* _WORK INSTRUCTION_
Where the word "make" occurs in a line of the data, return the whole line.

* _GIVEN DATA_
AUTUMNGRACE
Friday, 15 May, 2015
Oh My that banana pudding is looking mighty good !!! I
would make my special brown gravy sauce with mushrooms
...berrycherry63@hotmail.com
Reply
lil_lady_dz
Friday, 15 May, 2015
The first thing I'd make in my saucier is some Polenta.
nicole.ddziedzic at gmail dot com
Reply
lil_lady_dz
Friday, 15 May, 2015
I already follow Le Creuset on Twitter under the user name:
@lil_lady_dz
--
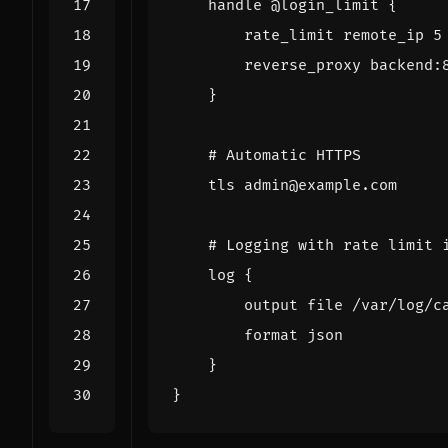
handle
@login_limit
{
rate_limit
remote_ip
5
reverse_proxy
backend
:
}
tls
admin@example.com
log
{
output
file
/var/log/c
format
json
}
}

* _SOLUTION TO THIS PROBLEM_
would make my special brown gravy sauce with mushrooms
The first thing I'd make in my saucier is some Polenta.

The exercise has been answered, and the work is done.